Top of PROVIDED INFORMATION

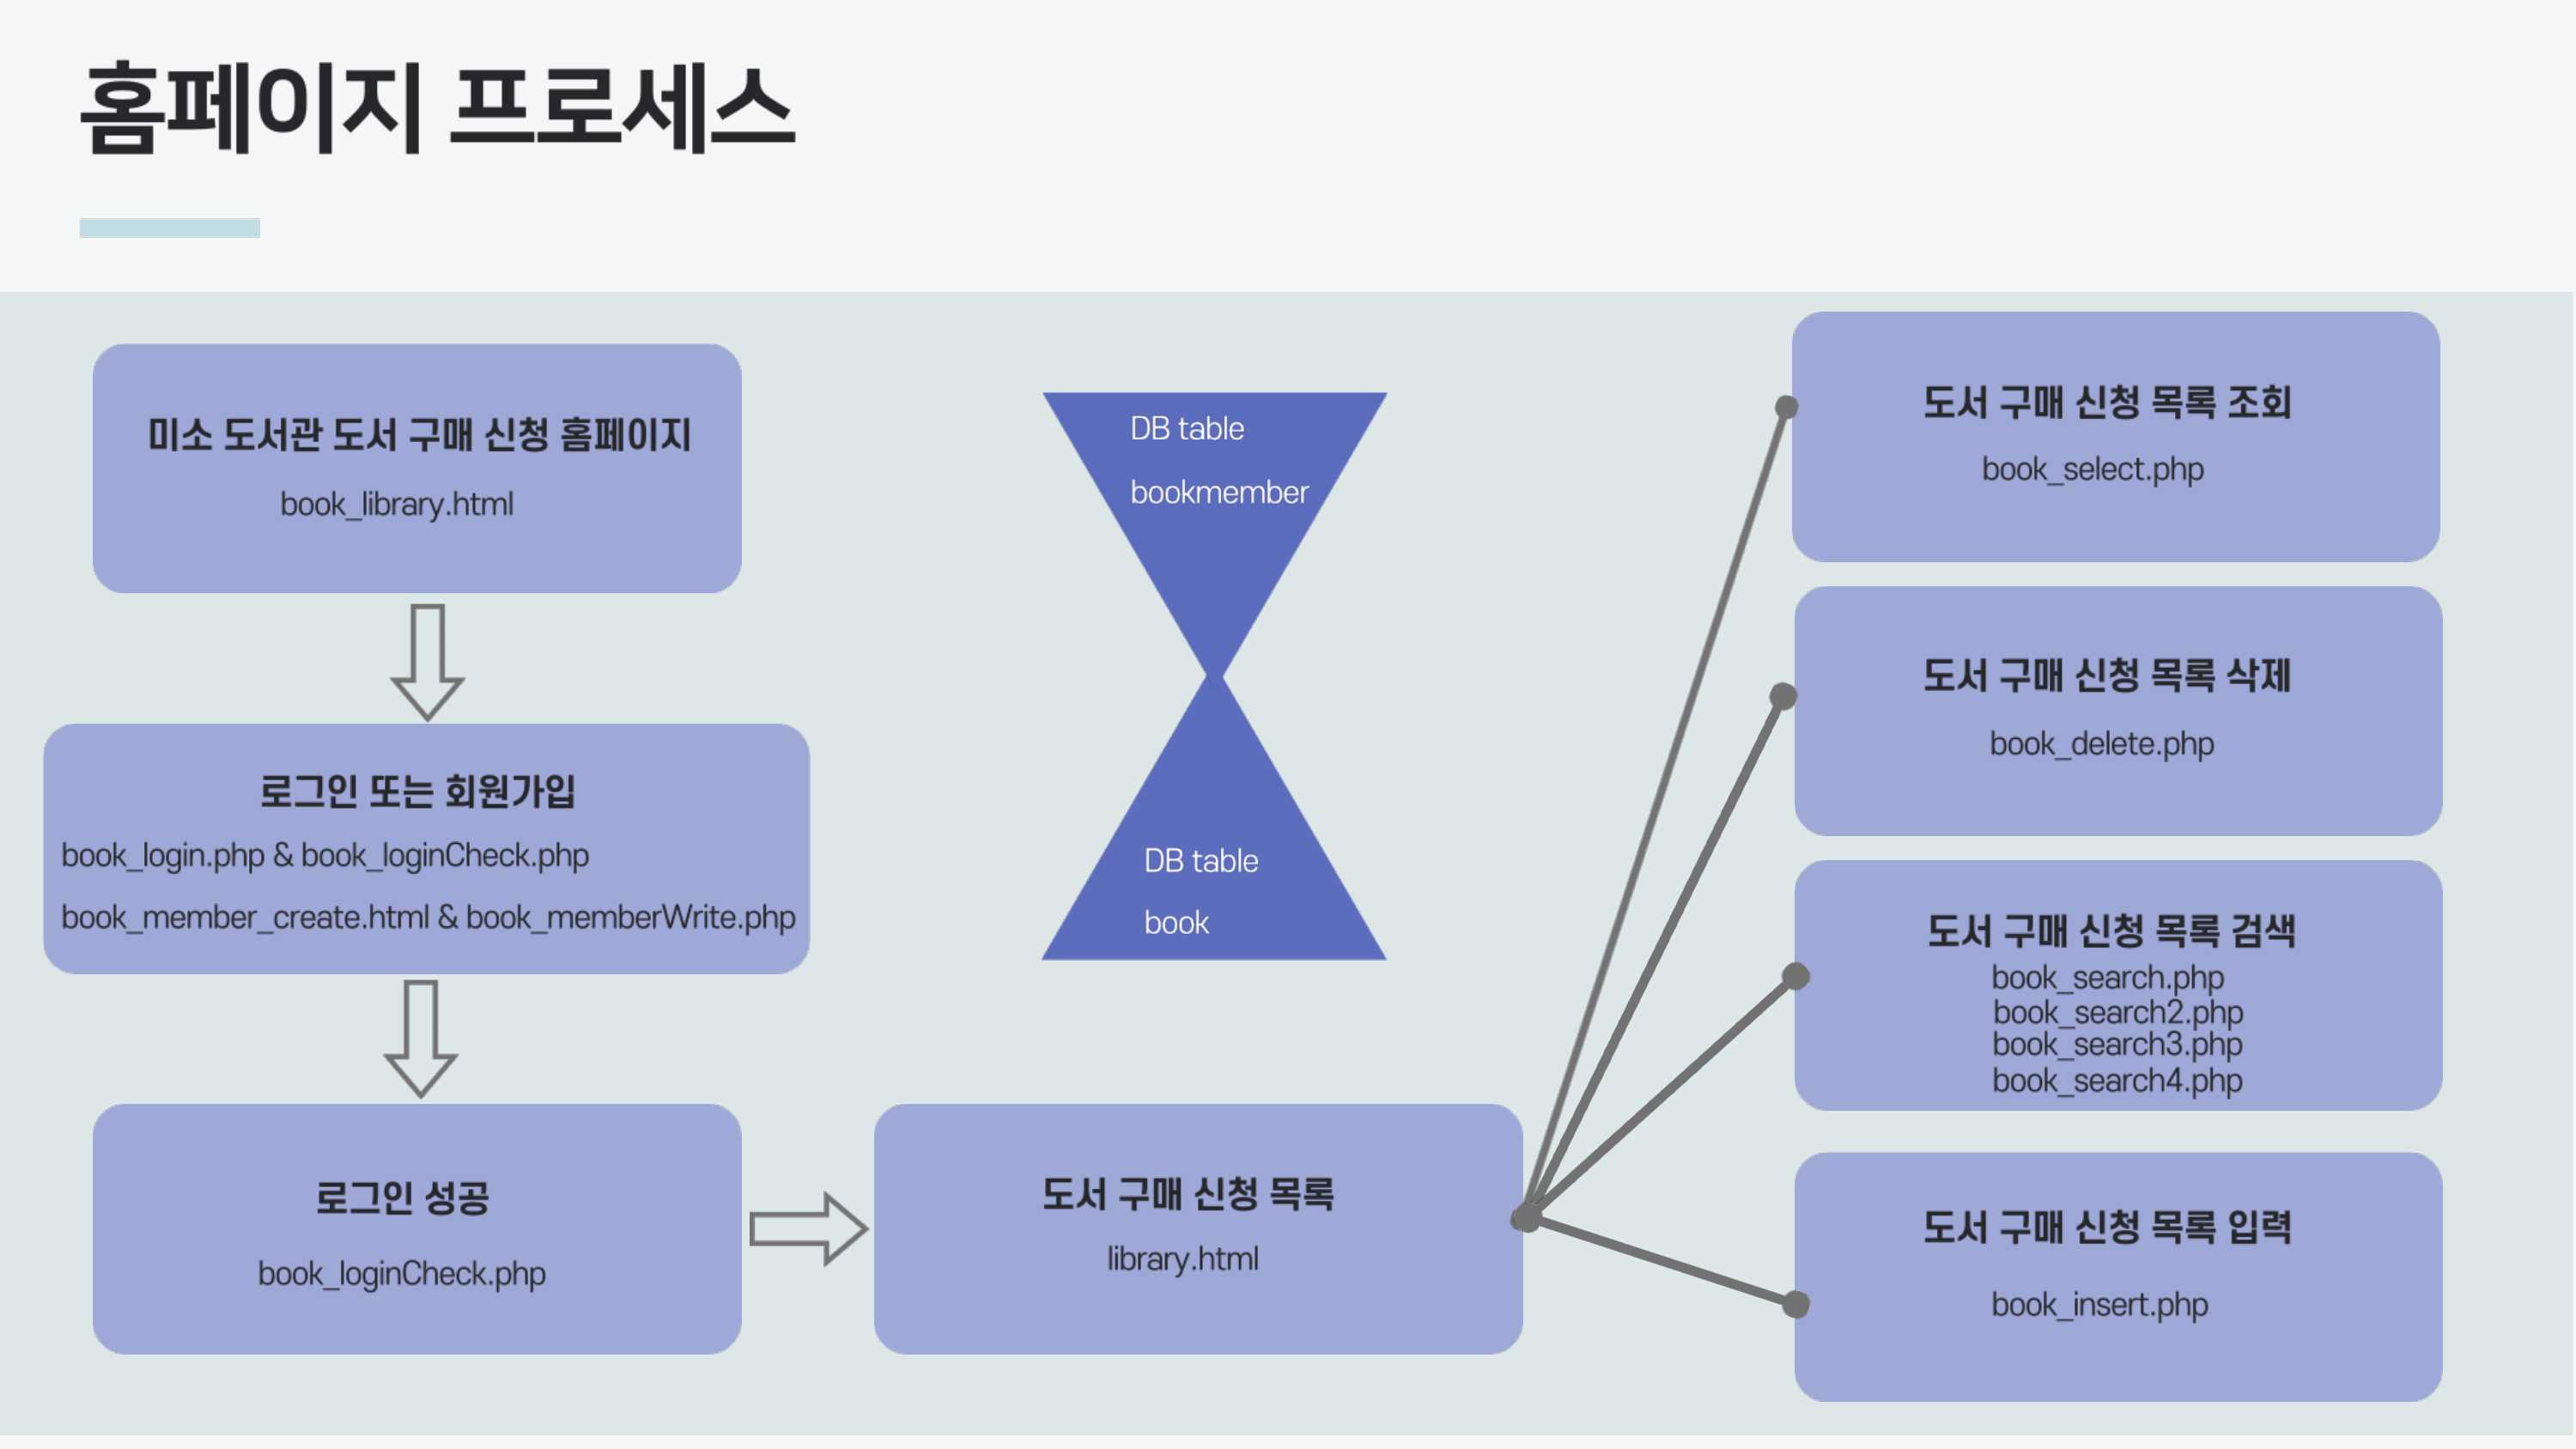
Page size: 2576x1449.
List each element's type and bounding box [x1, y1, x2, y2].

text_box [750, 1191, 870, 1268]
picture [253, 761, 592, 826]
text_box [1794, 1151, 2443, 1403]
text_box [1042, 694, 1388, 961]
text_box [80, 193, 260, 264]
text_box [1042, 391, 1388, 690]
text_box [1794, 586, 2443, 837]
picture [58, 831, 811, 955]
text_box [1791, 312, 2440, 562]
picture [1921, 902, 2312, 1119]
picture [1036, 1164, 1352, 1229]
picture [254, 1249, 562, 1312]
text_box [368, 625, 488, 702]
text_box [1507, 1246, 1817, 1275]
picture [1978, 445, 2219, 507]
text_box [93, 1104, 742, 1355]
picture [1103, 1234, 1273, 1294]
text_box [1467, 1082, 1856, 1112]
picture [309, 1168, 508, 1234]
text_box [0, 292, 2573, 1436]
picture [64, 27, 841, 200]
picture [1127, 403, 1325, 530]
text_box [1794, 860, 2443, 1111]
picture [1988, 1280, 2224, 1343]
picture [276, 479, 529, 542]
text_box [361, 1001, 481, 1078]
text_box [1351, 943, 1918, 972]
text_box [93, 343, 742, 594]
text_box [874, 1104, 1523, 1355]
picture [142, 404, 708, 470]
picture [1917, 373, 2307, 438]
text_box [1392, 800, 2093, 826]
picture [1917, 645, 2310, 782]
picture [1139, 836, 1273, 960]
text_box [43, 724, 811, 974]
picture [1917, 1198, 2307, 1263]
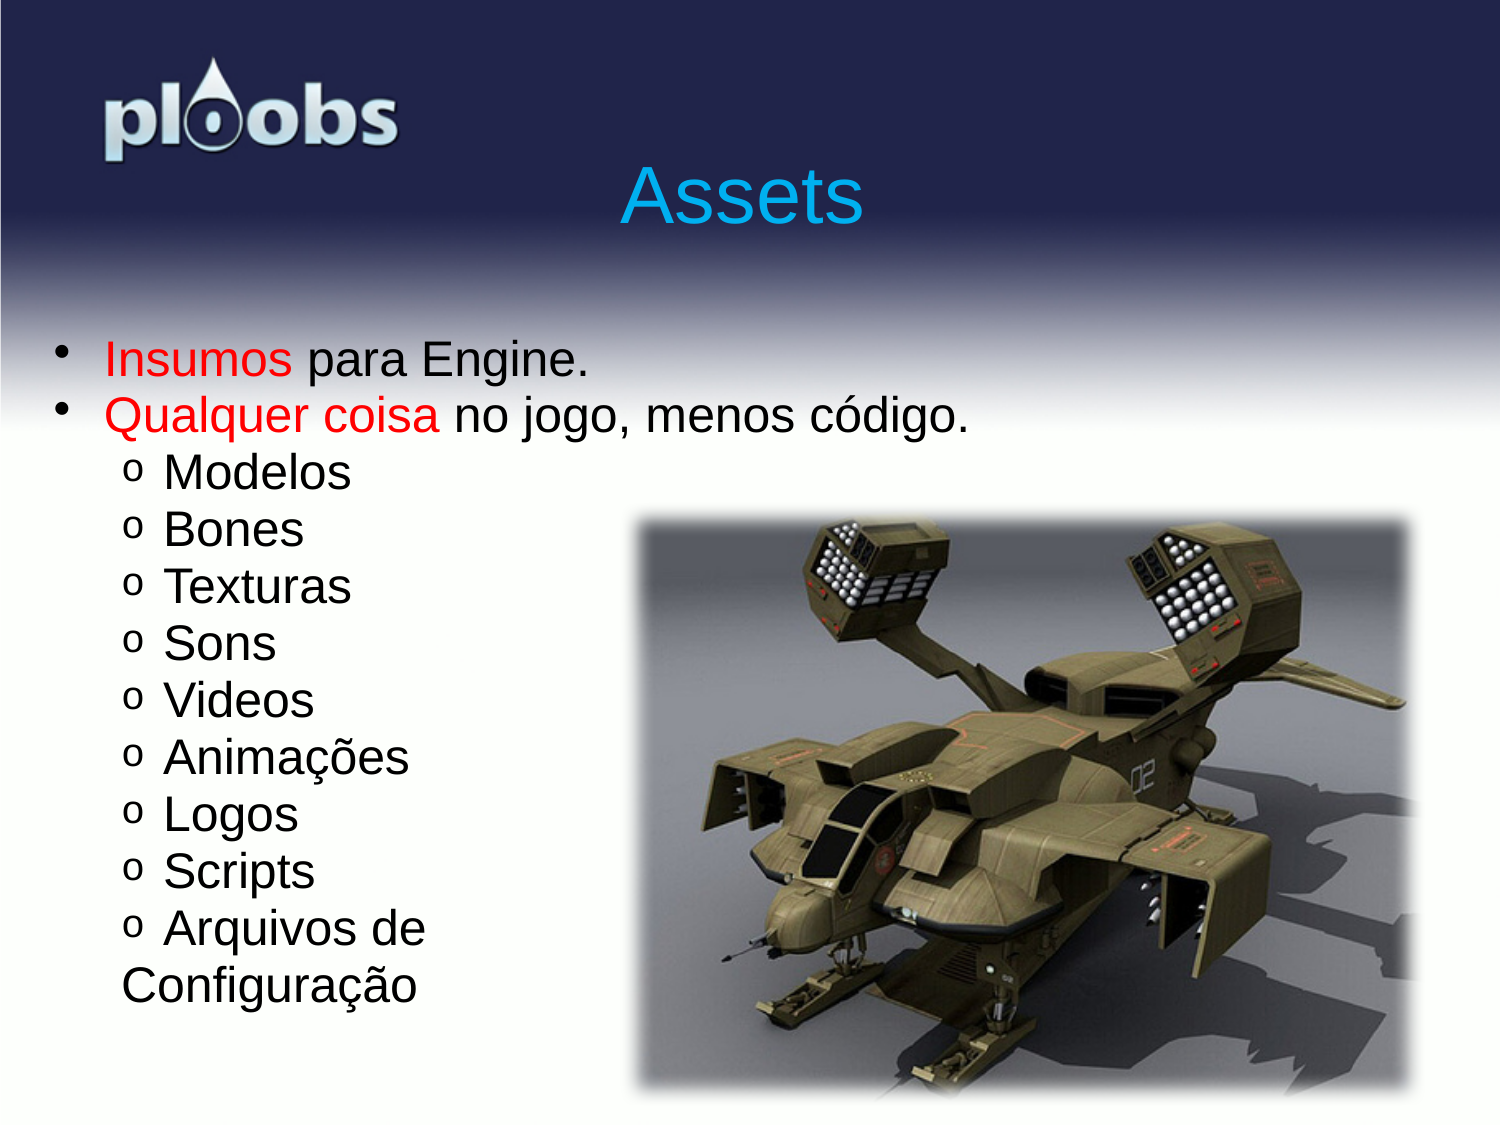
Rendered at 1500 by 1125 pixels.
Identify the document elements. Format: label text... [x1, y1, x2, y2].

picture [619, 501, 1426, 1107]
list Insumos para Engine. Qualquer coisa no jogo, menos código. Modelos Bones Texturas Sons Videos Animações Logos Scripts Arquivos de Configuração [36, 330, 1465, 1125]
title Assets [29, 149, 1457, 284]
picture [0, 0, 1500, 1125]
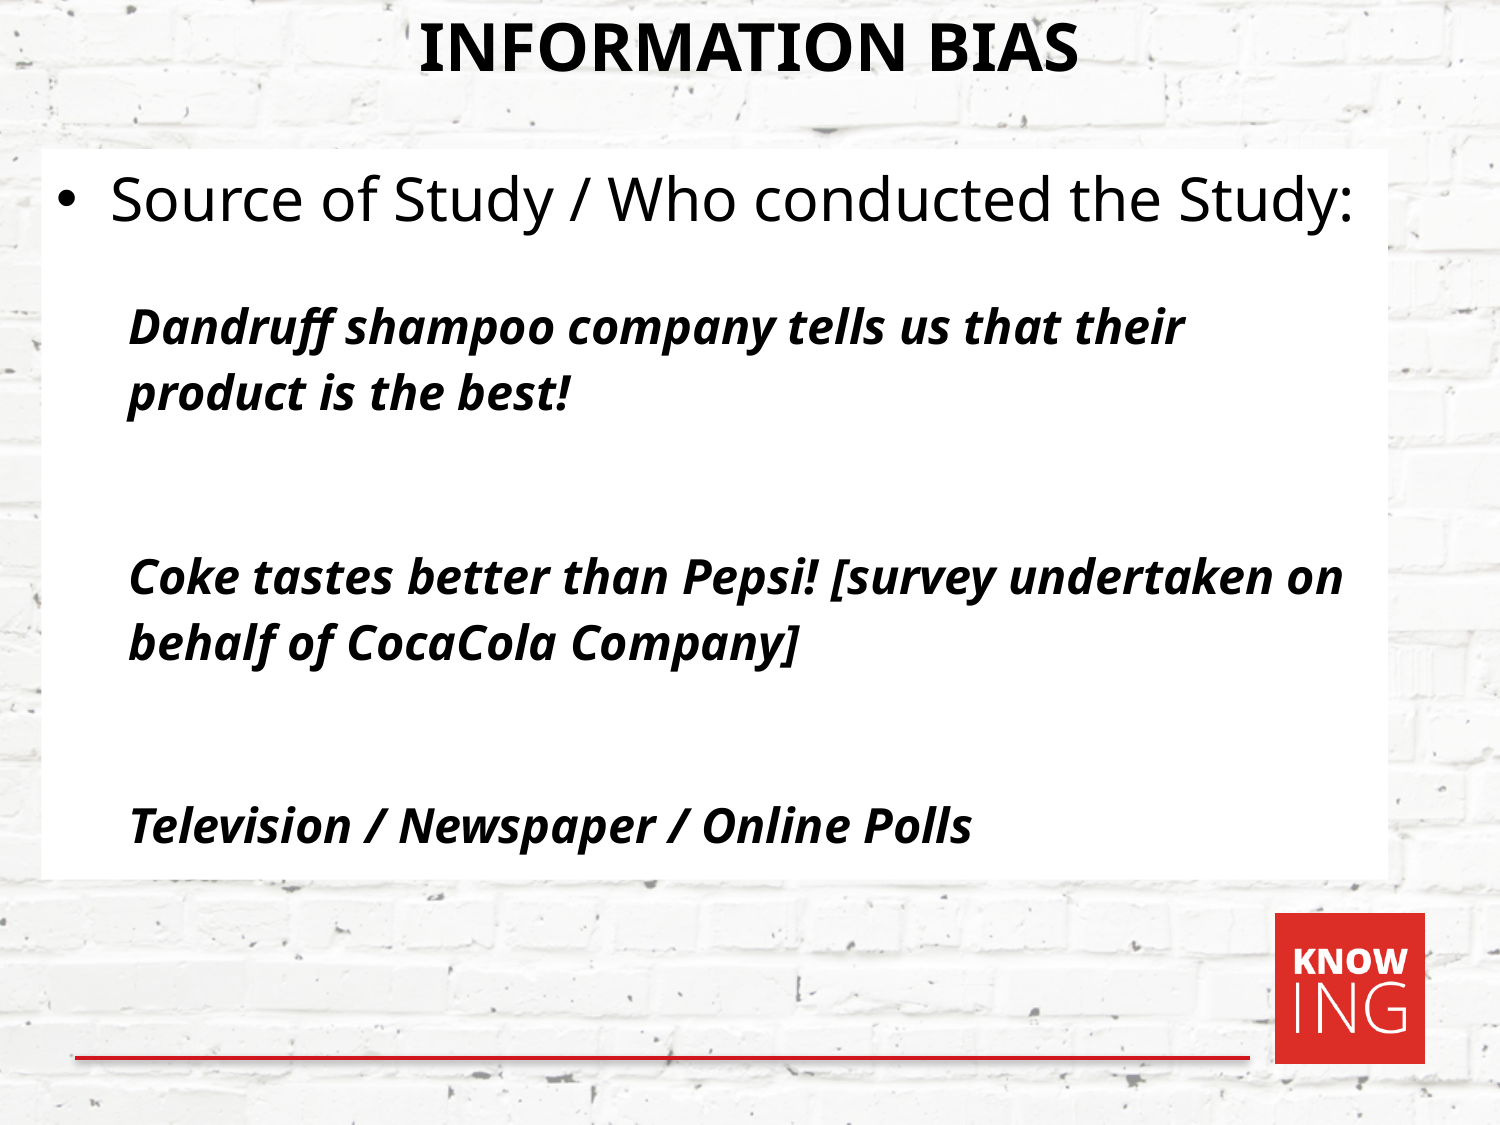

Bottom of PROVIDED INFORMATION

Print every entry above again without changing a word, and omit the pictures.

Page size: 2576x1449.
List each element's type and bounding box [x1, y1, x2, y2].

text_box [750, 1191, 870, 1268]
picture [253, 761, 592, 826]
text_box [1794, 1151, 2443, 1403]
text_box [1042, 694, 1388, 961]
text_box [80, 193, 260, 264]
text_box [1042, 391, 1388, 690]
text_box [1794, 586, 2443, 837]
picture [58, 831, 811, 955]
text_box [1791, 312, 2440, 562]
picture [1921, 902, 2312, 1119]
picture [1036, 1164, 1352, 1229]
picture [254, 1249, 562, 1312]
text_box [368, 625, 488, 702]
text_box [1507, 1246, 1817, 1275]
picture [1978, 445, 2219, 507]
text_box [93, 1104, 742, 1355]
picture [1103, 1234, 1273, 1294]
text_box [1467, 1082, 1856, 1112]
picture [309, 1168, 508, 1234]
text_box [0, 292, 2573, 1436]
picture [64, 27, 841, 200]
picture [1127, 403, 1325, 530]
text_box [1794, 860, 2443, 1111]
picture [1988, 1280, 2224, 1343]
picture [276, 479, 529, 542]
text_box [361, 1001, 481, 1078]
text_box [1351, 943, 1918, 972]
text_box [93, 343, 742, 594]
text_box [874, 1104, 1523, 1355]
picture [142, 404, 708, 470]
picture [1917, 373, 2307, 438]
text_box [1392, 800, 2093, 826]
picture [1917, 645, 2310, 782]
picture [1139, 836, 1273, 960]
text_box [43, 724, 811, 974]
picture [1917, 1198, 2307, 1263]
Rendered at 1500 by 1125 pixels.
Identify the document elements. Format: label text... [x1, y1, x2, y2].

picture [619, 501, 1426, 1107]
list Insumos para Engine. Qualquer coisa no jogo, menos código. Modelos Bones Texturas Sons Videos Animações Logos Scripts Arquivos de Configuração [36, 330, 1465, 1125]
title Assets [29, 149, 1457, 284]
picture [0, 0, 1500, 1125]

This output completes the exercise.